Já André Bozelli, representante da ONG Artigo 19, ressaltou que as mudanças nas redes sociais são motivadas por interesses econômicos, e não pela defesa da liberdade de expressão. “As big techs resistem ao controle democrático promovido por regulamentações, que erroneamente classificam como censura”, disse ele.
A professora Laura Schertel, da Universidade de Brasília (UnB) e presidente da Comissão de Direito Digital da OAB Federal, destacou os riscos dos espaços digitais. “Embora tenham ampliado o acesso à informação, também potencializaram a disseminação de conteúdo não confiável, tornando-se inseguros para grupos vulneráveis”, explicou.
Renata Mielli, coordenadora do Comitê Gestor da Internet e assessora especial do Ministério da Ciência, Tecnologia e Inovação, reforçou a necessidade de regulamentação. “O Brasil precisa construir um ambiente digital com menos ódio e mais segurança, preservando nossa soberania”, afirmou. Ao todo, 38 especialistas defenderam medidas federais contra o monopólio das big techs.
A audiência foi organizada para embasar o posicionamento da AGU em julgamentos no Supremo Tribunal Federal (STF) sobre o tema. Contudo, o evento também serviu a uma estratégia mais ampla do governo Lula: impulsionar o debate sobre regulação das redes sociais. Segundo integrantes do governo, houve grande mobilização para participar do evento, que registrou 203 participantes online e 85 presenciais, além de 45 convidados para falar.
Nos corredores do auditório, o consenso entre os presentes era de que o momento é propício para avançar com um projeto de lei no Congresso. Para muitos, as recentes ações de Zuckerberg apenas reforçaram a urgência do tema. “Esse é o último ano viável para aprovar uma regulação, considerando que 2025 será um ano eleitoral, quando temas tão complexos dificilmente avançam”, avaliou um assessor presente no evento.
A AGU planeja usar as sugestões coletadas na audiência para elaborar um parecer técnico e atuar em duas frentes: no STF e no Congresso. O objetivo é formular uma proposta legislativa que equilibre o direito à liberdade de expressão com a necessidade de combater a desinformação e proteger os cidadãos.
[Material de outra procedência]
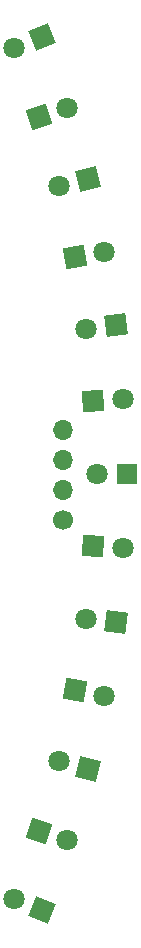
<source format=gbr>
%TF.GenerationSoftware,KiCad,Pcbnew,7.0.9*%
%TF.CreationDate,2024-06-22T15:47:22+09:00*%
%TF.ProjectId,Side_Line,53696465-5f4c-4696-9e65-2e6b69636164,rev?*%
%TF.SameCoordinates,Original*%
%TF.FileFunction,Soldermask,Top*%
%TF.FilePolarity,Negative*%
%FSLAX46Y46*%
G04 Gerber Fmt 4.6, Leading zero omitted, Abs format (unit mm)*
G04 Created by KiCad (PCBNEW 7.0.9) date 2024-06-22 15:47:22*
%MOMM*%
%LPD*%
G01*
G04 APERTURE LIST*
G04 Aperture macros list*
%AMRotRect*
0 Rectangle, with rotation*
0 The origin of the aperture is its center*
0 $1 length*
0 $2 width*
0 $3 Rotation angle, in degrees counterclockwise*
0 Add horizontal line*
21,1,$1,$2,0,0,$3*%
G04 Aperture macros list end*
%ADD10C,1.700000*%
%ADD11O,1.700000X1.700000*%
%ADD12RotRect,1.800000X1.800000X165.600000*%
%ADD13C,1.800000*%
%ADD14RotRect,1.800000X1.800000X172.800000*%
%ADD15RotRect,1.800000X1.800000X10.800000*%
%ADD16R,1.800000X1.800000*%
%ADD17RotRect,1.800000X1.800000X201.600000*%
%ADD18RotRect,1.800000X1.800000X3.600000*%
%ADD19RotRect,1.800000X1.800000X194.400000*%
%ADD20RotRect,1.800000X1.800000X342.000000*%
%ADD21RotRect,1.800000X1.800000X158.400000*%
%ADD22RotRect,1.800000X1.800000X356.400000*%
%ADD23RotRect,1.800000X1.800000X187.200000*%
%ADD24RotRect,1.800000X1.800000X18.000000*%
%ADD25RotRect,1.800000X1.800000X349.200000*%
G04 APERTURE END LIST*
D10*
%TO.C,J1*%
X247497600Y-105450800D03*
D11*
X247497600Y-102910800D03*
X247497600Y-100370800D03*
X247497600Y-97830800D03*
%TD*%
D12*
%TO.C,Q6*%
X249644629Y-126515729D03*
D13*
X247184428Y-125884057D03*
%TD*%
D14*
%TO.C,Q5*%
X252000595Y-114131277D03*
D13*
X249480624Y-113812931D03*
%TD*%
D15*
%TO.C,D2*%
X248493341Y-83217500D03*
D13*
X250988351Y-82741551D03*
%TD*%
D16*
%TO.C,Q4*%
X252907800Y-101549200D03*
D13*
X250367800Y-101549200D03*
%TD*%
D17*
%TO.C,Q1*%
X245717656Y-64598290D03*
D13*
X243356024Y-65533326D03*
%TD*%
D18*
%TO.C,D3*%
X250049534Y-95405512D03*
D13*
X252584522Y-95246024D03*
%TD*%
D19*
%TO.C,Q2*%
X249619362Y-76585863D03*
D13*
X247159161Y-77217535D03*
%TD*%
D20*
%TO.C,D6*%
X245463073Y-131784611D03*
D13*
X247878757Y-132569514D03*
%TD*%
D21*
%TO.C,Q7*%
X245755057Y-138507245D03*
D13*
X243393425Y-137572209D03*
%TD*%
D22*
%TO.C,D4*%
X250055913Y-107693089D03*
D13*
X252590901Y-107852577D03*
%TD*%
D23*
%TO.C,Q3*%
X251987861Y-88967924D03*
D13*
X249467890Y-89286270D03*
%TD*%
D24*
%TO.C,D1*%
X245431677Y-71318761D03*
D13*
X247847361Y-70533858D03*
%TD*%
D25*
%TO.C,D5*%
X248522200Y-119884574D03*
D13*
X251017210Y-120360523D03*
%TD*%
M02*

</source>
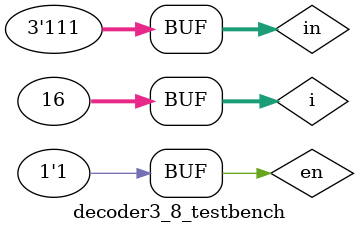
<source format=sv>
`timescale 1ns/10ps

module decoder3_8(en, in, out);
	output logic [7:0] out;
	input logic [2:0] in; 
	input logic en;
	
	logic [5:0] wires;
	
	//built 3:8 decoder from 7 1:2 decoders
	//1 1:2 to take in MSB of input and enable
	//2 1:2 to take in next set of input and outputs of other decoder to make intermediate output
	//4 1:2 to take in LSB's of input and intermediate outputs of previous decoders
	
	decoder1_2 d0 (.en(en), .in(in[2]), .out(wires[1:0]));
	
	decoder1_2 d1 (.en(wires[0]), .in(in[1]), .out(wires[3:2]));
	decoder1_2 d2 (.en(wires[1]), .in(in[1]), .out(wires[5:4]));
	
	decoder1_2 d3 (.en(wires[2]), .in(in[0]), .out(out[1:0]));
	decoder1_2 d4 (.en(wires[3]), .in(in[0]), .out(out[3:2]));
	decoder1_2 d5 (.en(wires[4]), .in(in[0]), .out(out[5:4]));
	decoder1_2 d6 (.en(wires[5]), .in(in[0]), .out(out[7:6]));
endmodule

module decoder3_8_testbench();
	logic [7:0] out;
	logic [2:0] in;
	logic en;
	
	decoder3_8 dut(.en, .in, .out);
	
	integer i;
	initial begin
		for (i = 0; i < 2**4; i++) begin
			{en, in} = i; #10;
		end
	end
endmodule
	
</source>
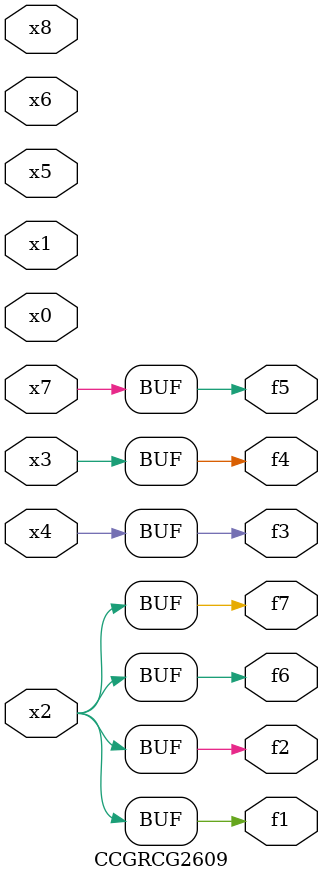
<source format=v>
module CCGRCG2609(
	input x0, x1, x2, x3, x4, x5, x6, x7, x8,
	output f1, f2, f3, f4, f5, f6, f7
);
	assign f1 = x2;
	assign f2 = x2;
	assign f3 = x4;
	assign f4 = x3;
	assign f5 = x7;
	assign f6 = x2;
	assign f7 = x2;
endmodule

</source>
Para especialistas, o controle sobre as plataformas digitais é fundamental para mitigar o impacto da desinformação, especialmente em um contexto de polarização política. A ausência das big techs na audiência foi considerada simbólica. “Elas evitam o diálogo e tentam proteger seus interesses econômicos, mas não podem continuar alheias ao debate sobre seus impactos na sociedade”, concluiu Renata Mielli.
A audiência também revelou a preocupação do governo com o futuro da regulação digital. Nos bastidores, auxiliares destacaram que o evento serviu para engajar diferentes setores da sociedade, ampliando o debate e mobilizando apoio para possíveis iniciativas legislativas. Com um cronograma apertado, a próxima etapa será decisiva para garantir avanços no tema ainda durante o governo atual.